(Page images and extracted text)
....
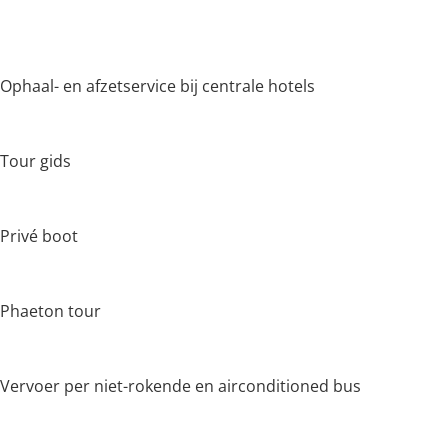
Ophaal- en afzetservice bij centrale hotels
Tour gids
Privé boot
Phaeton tour
Vervoer per niet-rokende en airconditioned bus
....
Activity: Drop every image, please, and write out the data above exactly as shown.

Response area:
Ophaal- en afzetservice bij centrale hotels
Tour gids
Privé boot
Phaeton tour
Vervoer per niet-rokende en airconditioned bus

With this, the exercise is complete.